Urukagina yasasında, ‘vergiler’ iki farklı duruma göre saptanmaktadır: ‘mezarda yatan adam’ ve ‘yatan adam’ için! Böylece iki ayrı ritüel alanı ortaya çıkar: Bireyin ölüm anından mezara konuluncaya değin geçen dönem, ilk yas dönemi, daha ağırlıkla ve ayrıntılı olarak ele alınmış olduğuna göre defin işleminin, daha az törensel olduğunu ve kısa sürdüğünü düşündürmektedir.

Yasada, ‘vergi yükümlüsü’ yani ‘ölü sahibi’ olanlar, Sümerolog Kadriye Yalvaç ve Mebrure Tosun tarafından da Uh-mus ve lu-dim-ma olarak okunmuştur. Yükümlülüğü daha ağır görünen Uh-mus olmakla birlikte, yükümlülük taşıma bakımından, Ludimma da Uh-mus ile birlikte birinci derecede ‘ölü sahibi’ görülmektedir.

Öteki Sümer miras tabletlerinde ‘ilk mirasçı’; aynı zamanda ölü başında kandil yakma yükümlüsü de (bir üstünlük belgisidir) olan genellikle büyük, ‘ilk oğul’un konum’u ‘i-bi-la’ olarak okunan bir kelime ile betimlenmekteydi. Lipit İştar yasasında ise ‘İbila dumu-sal’-‘erkek-kız varisler’ olarak yer alır. Anlaşılıyor ki Uh-mus ve Lu-dim-ma olarak okunan kelimeler, ölen bireyin birinci derecede mirasçı kategorilerini tanımlayan sıfatlardır ve mahdum ile nedime kelimelerinin başlangıçtaki anlamını karşılar gibi görünmektedir.

Vergiler, yatak ve yastık dışında genel olarak yemek-içmekle ilgili olarak, ekmek ve bira temelinde tayin edilmiştir. Burada, İsa’nın göğe çekilmeden önce on iki havarisine verdiği son yemekte, ekmeğin kendi eti yerine yenilmesi, şarabın da kendi kanı yerine içilmesi gerektiğini söylediği İncil bölümü anımsanmalıdır. Eğer okuma doğru ise ‘çift yastık’ kuralı, erkeğin ölümünde karısının da mezara birlikte gömüldüğü bir dönemin kalıntısı olabilir.

Urukagina tarafından miktarları azaltılmış olmakla birlikte, tapınak görevlilerine yapılan ödemeler yine de ağır görünmektedir ve ‘ölüm vergileri dağılımı’nın ayrıntılı bir incelemesi toplum birim ilişkilerinin başka yönlerini de açıklayacaktır.

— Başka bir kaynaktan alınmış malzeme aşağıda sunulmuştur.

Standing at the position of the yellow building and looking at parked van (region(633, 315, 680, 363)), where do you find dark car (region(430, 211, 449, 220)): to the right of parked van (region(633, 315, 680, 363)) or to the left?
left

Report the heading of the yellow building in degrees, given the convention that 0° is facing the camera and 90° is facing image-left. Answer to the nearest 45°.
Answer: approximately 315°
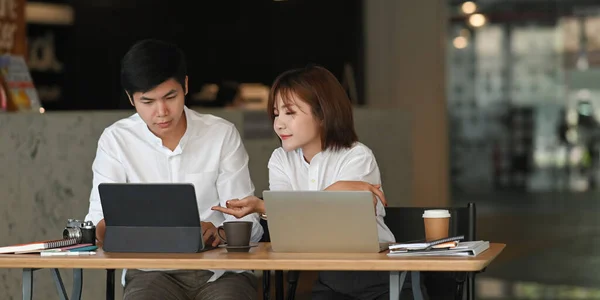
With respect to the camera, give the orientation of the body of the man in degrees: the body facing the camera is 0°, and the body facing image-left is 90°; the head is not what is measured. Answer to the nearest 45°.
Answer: approximately 0°

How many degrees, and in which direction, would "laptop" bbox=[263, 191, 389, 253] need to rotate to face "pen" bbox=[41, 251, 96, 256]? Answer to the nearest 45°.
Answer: approximately 90° to its left

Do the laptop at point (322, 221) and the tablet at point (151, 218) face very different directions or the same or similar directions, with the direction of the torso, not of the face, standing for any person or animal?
same or similar directions

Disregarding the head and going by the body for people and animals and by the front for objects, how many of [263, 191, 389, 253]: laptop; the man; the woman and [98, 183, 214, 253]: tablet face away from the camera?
2

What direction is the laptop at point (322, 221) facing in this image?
away from the camera

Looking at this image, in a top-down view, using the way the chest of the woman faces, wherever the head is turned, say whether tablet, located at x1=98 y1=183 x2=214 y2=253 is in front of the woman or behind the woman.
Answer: in front

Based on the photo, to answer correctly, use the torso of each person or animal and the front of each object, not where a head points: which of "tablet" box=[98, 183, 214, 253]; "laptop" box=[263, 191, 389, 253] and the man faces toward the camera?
the man

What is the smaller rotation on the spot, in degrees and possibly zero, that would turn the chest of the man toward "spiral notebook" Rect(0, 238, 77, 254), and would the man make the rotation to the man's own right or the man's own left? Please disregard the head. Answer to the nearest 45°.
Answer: approximately 45° to the man's own right

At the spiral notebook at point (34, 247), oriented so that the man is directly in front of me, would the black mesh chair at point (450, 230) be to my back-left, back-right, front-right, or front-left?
front-right

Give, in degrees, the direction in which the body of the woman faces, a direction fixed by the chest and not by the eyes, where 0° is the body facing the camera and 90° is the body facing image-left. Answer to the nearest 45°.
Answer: approximately 45°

Sofra ekmeği, ayakta durma ekmeği, kapıda durma ekmeği, gece ve gündüz ekmeği; tapınak din görevlileri, kapıda veya ayakta duranlar, gece veya gündüz bekleyenler; sıcak ekmeğin konduğu ortak sofraya gelenler, ağıtçı veya müzisyen olması gereken kör’ler, ayinlere katılan dini erkan, mezar hazırlayıcılar, mezara konmadan önceki dönemde ölen birey namına verilen ziyafetler… genel çerçeve içinde Sümer ölüm törenlerini görebilmemizi sağlarlar.